A moment during a family holiday reveals a misnomer: thanks to the stultifying heat of the sun no movement is possible; siesta is the order of the day.

Even the heavy-duty animals used to the climate are struggling to stay upright: Oxen supporting their heads/ into the afternoon sun.
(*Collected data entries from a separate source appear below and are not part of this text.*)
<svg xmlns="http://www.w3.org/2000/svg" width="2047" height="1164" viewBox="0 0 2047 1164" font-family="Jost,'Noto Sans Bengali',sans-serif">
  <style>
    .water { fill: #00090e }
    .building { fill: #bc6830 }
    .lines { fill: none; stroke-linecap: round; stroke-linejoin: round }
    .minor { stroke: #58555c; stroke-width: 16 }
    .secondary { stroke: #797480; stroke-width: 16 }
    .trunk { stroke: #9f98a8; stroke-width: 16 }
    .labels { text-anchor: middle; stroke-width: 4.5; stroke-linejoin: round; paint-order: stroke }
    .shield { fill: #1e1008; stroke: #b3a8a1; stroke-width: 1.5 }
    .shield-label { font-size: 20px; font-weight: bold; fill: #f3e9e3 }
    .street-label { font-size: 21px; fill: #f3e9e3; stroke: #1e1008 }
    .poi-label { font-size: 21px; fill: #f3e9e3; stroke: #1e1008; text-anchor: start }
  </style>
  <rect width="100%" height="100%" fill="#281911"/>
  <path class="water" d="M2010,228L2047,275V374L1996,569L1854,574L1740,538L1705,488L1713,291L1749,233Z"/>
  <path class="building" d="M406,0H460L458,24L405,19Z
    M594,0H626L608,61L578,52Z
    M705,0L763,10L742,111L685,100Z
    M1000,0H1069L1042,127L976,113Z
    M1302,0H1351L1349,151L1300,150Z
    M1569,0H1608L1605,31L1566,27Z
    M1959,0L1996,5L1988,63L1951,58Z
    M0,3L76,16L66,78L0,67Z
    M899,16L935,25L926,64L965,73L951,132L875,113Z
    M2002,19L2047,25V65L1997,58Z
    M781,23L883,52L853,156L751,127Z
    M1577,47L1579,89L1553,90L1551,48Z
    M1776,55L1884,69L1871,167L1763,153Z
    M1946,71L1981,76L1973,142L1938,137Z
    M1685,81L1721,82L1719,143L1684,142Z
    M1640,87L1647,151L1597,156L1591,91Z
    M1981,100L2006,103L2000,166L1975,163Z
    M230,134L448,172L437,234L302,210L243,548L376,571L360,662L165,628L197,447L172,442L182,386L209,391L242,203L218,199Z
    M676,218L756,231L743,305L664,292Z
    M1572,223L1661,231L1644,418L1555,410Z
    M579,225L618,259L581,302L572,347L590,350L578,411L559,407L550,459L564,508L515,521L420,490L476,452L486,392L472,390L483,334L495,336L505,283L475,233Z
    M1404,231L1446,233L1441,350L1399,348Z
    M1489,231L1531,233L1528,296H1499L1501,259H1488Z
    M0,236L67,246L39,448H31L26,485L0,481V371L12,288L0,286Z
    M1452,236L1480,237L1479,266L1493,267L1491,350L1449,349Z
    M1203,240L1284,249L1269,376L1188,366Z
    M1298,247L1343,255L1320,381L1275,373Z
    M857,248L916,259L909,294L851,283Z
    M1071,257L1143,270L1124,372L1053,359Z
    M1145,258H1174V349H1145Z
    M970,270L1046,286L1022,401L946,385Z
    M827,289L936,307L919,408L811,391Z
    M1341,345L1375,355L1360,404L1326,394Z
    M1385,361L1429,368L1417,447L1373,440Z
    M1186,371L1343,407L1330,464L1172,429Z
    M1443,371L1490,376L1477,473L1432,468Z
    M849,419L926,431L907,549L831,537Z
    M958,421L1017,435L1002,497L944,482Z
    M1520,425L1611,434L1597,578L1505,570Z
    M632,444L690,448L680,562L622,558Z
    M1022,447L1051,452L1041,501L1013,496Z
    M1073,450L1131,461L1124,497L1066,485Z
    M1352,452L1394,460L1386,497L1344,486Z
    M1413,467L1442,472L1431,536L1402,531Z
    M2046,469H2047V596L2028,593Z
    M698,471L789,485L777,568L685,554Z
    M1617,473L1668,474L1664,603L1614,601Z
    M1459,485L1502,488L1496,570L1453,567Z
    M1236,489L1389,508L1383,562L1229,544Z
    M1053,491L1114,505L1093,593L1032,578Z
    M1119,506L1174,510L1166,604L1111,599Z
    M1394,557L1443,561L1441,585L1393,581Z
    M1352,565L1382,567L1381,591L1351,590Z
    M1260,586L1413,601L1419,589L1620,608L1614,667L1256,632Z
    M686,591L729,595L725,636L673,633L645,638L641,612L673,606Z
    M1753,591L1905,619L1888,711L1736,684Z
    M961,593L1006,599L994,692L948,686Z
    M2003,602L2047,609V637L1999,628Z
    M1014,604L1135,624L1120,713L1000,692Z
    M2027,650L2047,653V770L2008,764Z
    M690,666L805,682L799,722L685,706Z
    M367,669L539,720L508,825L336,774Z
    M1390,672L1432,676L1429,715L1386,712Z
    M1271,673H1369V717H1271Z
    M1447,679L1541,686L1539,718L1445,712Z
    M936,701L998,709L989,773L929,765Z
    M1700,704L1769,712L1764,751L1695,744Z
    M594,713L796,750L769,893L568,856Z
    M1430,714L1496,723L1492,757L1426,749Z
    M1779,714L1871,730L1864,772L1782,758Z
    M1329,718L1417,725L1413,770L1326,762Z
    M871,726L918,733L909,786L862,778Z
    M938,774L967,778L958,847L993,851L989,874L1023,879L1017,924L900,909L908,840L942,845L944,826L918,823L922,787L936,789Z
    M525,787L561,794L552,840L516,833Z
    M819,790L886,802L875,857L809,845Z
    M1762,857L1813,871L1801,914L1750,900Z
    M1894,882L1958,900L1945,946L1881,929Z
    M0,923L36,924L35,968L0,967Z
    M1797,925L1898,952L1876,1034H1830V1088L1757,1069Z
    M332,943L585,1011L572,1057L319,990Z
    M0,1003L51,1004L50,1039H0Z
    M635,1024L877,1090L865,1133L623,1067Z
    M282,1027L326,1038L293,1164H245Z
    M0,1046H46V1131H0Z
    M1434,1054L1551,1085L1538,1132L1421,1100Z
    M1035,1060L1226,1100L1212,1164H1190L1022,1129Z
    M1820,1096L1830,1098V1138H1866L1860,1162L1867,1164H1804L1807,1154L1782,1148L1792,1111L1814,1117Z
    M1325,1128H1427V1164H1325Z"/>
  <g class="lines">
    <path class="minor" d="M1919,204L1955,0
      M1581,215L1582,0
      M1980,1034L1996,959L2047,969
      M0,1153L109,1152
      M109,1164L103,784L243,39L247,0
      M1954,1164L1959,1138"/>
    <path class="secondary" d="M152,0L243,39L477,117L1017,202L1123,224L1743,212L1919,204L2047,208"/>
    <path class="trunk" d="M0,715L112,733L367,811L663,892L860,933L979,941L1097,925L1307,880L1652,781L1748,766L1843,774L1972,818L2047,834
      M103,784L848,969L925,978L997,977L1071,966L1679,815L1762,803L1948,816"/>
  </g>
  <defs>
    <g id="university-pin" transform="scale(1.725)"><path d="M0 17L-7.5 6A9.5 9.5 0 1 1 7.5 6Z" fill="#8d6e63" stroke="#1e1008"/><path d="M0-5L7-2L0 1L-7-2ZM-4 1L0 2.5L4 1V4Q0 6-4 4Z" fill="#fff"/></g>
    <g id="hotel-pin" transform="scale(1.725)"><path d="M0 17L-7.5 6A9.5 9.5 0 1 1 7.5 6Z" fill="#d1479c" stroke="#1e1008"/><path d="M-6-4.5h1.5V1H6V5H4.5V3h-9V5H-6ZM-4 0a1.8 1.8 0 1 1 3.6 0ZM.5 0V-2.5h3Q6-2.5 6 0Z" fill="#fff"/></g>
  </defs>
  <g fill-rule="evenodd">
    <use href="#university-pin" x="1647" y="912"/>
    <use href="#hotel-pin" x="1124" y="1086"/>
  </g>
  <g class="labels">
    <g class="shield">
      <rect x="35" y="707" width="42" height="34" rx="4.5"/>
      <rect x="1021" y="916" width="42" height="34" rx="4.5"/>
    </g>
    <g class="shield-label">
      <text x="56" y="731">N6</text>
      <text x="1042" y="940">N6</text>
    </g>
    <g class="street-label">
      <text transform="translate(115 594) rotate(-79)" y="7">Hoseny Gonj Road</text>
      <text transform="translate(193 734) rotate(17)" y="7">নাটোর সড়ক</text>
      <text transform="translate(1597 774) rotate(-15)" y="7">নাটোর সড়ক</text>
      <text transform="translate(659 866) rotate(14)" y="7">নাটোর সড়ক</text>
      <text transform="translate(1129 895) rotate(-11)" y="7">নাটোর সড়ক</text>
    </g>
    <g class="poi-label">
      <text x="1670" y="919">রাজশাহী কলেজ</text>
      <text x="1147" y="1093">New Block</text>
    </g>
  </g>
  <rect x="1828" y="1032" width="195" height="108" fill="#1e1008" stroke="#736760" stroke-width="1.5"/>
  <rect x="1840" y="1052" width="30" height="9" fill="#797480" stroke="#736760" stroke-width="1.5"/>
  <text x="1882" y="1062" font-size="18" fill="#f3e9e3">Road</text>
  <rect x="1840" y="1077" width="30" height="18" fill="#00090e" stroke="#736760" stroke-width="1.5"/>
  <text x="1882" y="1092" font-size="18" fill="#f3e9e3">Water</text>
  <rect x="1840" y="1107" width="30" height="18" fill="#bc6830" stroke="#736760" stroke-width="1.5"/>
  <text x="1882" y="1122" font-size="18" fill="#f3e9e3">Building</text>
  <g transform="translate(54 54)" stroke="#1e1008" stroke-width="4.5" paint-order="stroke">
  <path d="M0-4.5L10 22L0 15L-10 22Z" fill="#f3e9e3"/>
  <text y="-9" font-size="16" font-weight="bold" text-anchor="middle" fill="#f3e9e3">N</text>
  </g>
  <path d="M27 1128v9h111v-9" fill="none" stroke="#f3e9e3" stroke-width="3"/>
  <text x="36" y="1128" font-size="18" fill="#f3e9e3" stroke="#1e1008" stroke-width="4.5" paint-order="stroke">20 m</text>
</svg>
Only hot-climate fruit clearly visible on the opposing slopes benefits from the molten sunlight: melons studding the hill like brass.
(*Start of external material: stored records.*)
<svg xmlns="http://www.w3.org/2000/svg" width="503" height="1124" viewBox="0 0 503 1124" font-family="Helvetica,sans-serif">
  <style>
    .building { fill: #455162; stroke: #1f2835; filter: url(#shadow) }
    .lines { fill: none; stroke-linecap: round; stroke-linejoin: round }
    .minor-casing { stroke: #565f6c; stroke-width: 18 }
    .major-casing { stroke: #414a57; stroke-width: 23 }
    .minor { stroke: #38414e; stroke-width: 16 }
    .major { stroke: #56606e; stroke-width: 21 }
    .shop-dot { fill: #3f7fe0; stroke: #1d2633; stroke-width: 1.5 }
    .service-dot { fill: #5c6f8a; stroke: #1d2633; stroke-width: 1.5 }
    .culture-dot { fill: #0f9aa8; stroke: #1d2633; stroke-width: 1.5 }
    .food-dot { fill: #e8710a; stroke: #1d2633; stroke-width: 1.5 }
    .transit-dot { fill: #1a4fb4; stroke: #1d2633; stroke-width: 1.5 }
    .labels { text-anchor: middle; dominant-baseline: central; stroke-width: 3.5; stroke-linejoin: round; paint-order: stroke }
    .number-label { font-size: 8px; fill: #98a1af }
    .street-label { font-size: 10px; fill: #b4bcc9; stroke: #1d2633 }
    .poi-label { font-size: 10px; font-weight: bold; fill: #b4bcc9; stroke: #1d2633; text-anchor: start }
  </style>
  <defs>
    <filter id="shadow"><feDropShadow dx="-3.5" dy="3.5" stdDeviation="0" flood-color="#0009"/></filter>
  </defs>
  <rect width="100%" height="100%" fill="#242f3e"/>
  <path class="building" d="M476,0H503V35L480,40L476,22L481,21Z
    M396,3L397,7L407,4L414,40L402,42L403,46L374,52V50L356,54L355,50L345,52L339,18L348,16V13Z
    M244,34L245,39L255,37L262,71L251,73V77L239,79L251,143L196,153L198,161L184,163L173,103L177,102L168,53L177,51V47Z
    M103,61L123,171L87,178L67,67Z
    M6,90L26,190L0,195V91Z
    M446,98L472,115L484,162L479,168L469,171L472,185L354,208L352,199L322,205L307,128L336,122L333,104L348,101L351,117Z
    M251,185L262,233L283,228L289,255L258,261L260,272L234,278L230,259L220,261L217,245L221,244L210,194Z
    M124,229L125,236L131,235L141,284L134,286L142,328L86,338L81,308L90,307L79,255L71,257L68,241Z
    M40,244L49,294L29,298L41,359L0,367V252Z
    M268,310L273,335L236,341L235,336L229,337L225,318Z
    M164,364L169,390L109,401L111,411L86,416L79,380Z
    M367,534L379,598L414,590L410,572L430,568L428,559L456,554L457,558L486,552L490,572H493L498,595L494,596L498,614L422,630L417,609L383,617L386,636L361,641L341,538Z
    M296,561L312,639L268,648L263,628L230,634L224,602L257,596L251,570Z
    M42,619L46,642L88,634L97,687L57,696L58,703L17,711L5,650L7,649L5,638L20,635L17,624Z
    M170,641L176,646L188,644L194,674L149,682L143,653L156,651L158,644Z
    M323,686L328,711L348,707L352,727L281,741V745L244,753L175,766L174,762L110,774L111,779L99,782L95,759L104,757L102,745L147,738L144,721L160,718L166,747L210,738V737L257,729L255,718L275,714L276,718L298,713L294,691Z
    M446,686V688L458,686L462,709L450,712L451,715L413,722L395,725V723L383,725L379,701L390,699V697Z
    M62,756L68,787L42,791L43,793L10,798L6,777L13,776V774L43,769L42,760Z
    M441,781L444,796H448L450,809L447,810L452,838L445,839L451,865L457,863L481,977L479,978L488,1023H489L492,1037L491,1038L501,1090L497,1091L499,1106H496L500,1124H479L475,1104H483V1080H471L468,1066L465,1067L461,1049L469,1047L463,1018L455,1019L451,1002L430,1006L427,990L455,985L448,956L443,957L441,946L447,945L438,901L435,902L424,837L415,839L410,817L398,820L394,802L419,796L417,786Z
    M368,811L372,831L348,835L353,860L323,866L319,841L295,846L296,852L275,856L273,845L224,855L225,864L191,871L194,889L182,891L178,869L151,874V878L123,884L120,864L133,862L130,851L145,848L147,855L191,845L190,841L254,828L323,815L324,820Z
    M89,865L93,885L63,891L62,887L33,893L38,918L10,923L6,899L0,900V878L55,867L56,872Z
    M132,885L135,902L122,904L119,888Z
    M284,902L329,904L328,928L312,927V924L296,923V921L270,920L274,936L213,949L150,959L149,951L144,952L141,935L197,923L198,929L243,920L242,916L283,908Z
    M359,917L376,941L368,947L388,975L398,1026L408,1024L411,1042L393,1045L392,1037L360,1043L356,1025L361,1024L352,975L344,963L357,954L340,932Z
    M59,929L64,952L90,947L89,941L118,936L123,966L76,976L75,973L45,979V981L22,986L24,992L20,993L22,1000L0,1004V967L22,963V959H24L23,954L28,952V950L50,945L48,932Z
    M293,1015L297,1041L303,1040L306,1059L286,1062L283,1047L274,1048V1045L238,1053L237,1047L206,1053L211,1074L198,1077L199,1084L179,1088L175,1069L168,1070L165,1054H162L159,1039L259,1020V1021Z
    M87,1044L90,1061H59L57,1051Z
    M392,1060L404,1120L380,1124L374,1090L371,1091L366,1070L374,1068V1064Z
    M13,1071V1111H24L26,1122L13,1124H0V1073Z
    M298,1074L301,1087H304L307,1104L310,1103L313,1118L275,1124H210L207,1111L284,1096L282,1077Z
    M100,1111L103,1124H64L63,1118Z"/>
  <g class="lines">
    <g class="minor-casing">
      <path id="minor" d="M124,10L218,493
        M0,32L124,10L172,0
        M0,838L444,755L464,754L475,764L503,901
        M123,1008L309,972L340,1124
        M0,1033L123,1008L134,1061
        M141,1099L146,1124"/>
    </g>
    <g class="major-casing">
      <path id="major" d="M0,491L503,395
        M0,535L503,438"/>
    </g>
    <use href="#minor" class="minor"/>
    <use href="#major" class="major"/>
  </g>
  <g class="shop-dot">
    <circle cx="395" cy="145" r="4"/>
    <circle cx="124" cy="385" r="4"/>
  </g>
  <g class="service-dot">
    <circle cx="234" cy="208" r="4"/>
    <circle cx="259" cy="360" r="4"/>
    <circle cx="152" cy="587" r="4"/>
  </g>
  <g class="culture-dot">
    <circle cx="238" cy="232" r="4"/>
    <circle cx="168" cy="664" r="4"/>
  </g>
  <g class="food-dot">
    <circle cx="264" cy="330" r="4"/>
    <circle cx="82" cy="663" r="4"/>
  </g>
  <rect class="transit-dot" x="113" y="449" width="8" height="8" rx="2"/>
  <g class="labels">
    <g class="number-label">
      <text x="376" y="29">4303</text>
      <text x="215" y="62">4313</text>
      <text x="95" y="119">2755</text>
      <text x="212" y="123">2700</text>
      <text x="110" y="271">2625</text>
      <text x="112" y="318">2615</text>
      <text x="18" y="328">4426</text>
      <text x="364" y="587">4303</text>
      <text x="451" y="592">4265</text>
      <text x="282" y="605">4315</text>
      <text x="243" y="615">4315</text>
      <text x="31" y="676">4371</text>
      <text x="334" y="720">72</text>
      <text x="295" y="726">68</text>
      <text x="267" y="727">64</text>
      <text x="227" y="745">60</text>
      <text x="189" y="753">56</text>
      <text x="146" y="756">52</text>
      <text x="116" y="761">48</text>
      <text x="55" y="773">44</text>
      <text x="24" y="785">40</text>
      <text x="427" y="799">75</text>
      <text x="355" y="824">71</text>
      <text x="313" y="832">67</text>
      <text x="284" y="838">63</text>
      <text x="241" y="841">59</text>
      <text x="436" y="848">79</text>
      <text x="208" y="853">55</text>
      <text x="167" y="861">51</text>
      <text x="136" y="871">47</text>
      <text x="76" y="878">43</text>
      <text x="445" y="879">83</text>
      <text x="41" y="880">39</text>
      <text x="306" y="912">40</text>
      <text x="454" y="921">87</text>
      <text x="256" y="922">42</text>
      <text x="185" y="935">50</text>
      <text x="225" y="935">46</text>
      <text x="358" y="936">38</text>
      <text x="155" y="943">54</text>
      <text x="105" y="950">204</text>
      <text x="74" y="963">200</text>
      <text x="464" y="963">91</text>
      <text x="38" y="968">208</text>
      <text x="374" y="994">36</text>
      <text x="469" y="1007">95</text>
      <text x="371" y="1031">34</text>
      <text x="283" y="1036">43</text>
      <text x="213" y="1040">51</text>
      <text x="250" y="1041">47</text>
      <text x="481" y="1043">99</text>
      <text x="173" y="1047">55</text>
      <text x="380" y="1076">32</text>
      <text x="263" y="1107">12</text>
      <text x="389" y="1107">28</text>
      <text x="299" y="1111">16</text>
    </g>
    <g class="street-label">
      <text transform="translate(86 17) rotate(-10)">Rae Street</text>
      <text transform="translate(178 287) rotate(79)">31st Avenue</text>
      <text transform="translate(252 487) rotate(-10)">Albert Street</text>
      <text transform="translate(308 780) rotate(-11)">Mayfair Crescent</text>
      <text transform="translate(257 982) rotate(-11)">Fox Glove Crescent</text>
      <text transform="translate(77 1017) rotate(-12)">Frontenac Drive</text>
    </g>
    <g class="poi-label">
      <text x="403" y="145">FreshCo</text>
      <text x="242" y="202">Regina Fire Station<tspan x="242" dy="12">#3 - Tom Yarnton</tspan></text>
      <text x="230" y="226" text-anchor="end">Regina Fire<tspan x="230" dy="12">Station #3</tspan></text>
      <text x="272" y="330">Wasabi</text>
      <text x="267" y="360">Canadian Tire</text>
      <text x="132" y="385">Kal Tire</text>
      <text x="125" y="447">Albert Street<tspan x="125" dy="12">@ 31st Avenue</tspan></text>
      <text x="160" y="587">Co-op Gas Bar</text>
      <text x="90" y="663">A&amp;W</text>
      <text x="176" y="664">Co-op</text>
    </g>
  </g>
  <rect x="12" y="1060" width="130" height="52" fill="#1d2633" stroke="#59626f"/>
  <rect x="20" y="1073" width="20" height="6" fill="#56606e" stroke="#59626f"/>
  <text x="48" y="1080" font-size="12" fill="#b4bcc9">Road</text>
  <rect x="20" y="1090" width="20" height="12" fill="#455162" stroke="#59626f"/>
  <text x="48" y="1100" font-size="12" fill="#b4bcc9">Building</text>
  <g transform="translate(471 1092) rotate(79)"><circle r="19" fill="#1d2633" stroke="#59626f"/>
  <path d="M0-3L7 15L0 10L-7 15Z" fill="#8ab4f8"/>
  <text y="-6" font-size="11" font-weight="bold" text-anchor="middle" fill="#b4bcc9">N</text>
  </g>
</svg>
Human life has come to a standstill and anyone capable of mental activity (who reads into distances) is way, way ahead of the poet, his wife (us), their sleeping children and the tangible signs of desert conditions: the dust settling in scorched grass.

  • oxen: bovines used to drag heavy loads;
  • stud: circles of metal piercing a surface for decoration;
  • brass: a copper-zinc alloy, yellow in colour;
  • scorched: dried out by the sun and appearing lifeless;
  • 2 triplets in a single sentence; line length 7-8 syllables; loose rhyme scheme abc abc;
  • Mediterranean ‘sun’: the stultifying link between twin focuses: ‘oxen’ and ‘melons’; all-powerful: ‘scorched’ / ‘sleeping children’ ‘dust settling’; bringing life and nature to a halt;
  • metaphor: melons with metallic colouring (‘studded … brass’;
  • microcosm/ macrocosm: finite Man within infinite universe; ‘distances … beyond; shared situation: ‘us, our’;
  • almost Biblical (‘He who seeks, finds’) promulgation of thinking: ‘(He/she) who reads distances’; implication: a cognitive process not open to all humanity;
  • Heaney is a meticulous craftsman using combinations of vowel and consonant to form a poem that is something to be listened to;
  • the music of the poem: eight assonant strands are woven into the text; Heaney places them grouped within specific areas to create internal rhymes , or reprises them at intervals or threads them through the text.

  • alliterative effects allow pulses or beats or soothings or hissings or frictions of consonant sound to modify the assonant melodies:
  • the piece interweaves clusters of plosives (alveolar[t][d], bilabial [p] [b] velar [k] [g]) interspersed with nasal [n] and [m] and alveolar [r] [l];
  • it is well worth teasing out the sound clusters for yourself to admire the poet’s sonic engineering:
  • Consonants (with their phonetic symbols) can be classed according to where in the mouth they occur
  • Front-of-mouth sounds voiceless bi-labial plosive [p] voiced bi-labial plosive [b]; voiceless labio-dental fricative [f] voiced labio-dental fricative [v]; bi-labial nasal [m]; bilabial continuant [w]
  • Behind-the-teeth sounds voiceless alveolar plosive [t] voiced alveolar plosive [d]; voiceless alveolar fricative as in church match [tʃ]; voiced alveolar fricative as in judge age [dʒ]; voiceless dental fricative [θ] as in thin path; voiced dental fricative as in this other [ð]; voiceless alveolar fricative [s] voiced alveolar fricative [z]; continuant [h] alveolar nasal [n] alveolar approximant [l]; alveolar trill [r]; dental ‘y’ [j] as in yet
  • Rear-of-mouth sounds voiceless velar plosive [k] voiced velar plosive [g]; voiceless post-alveolar fricative [ʃ] as in ship sure, voiced post- alveolar fricative [ʒ] as in pleasure; palatal nasal [ŋ] as in ring/ anger.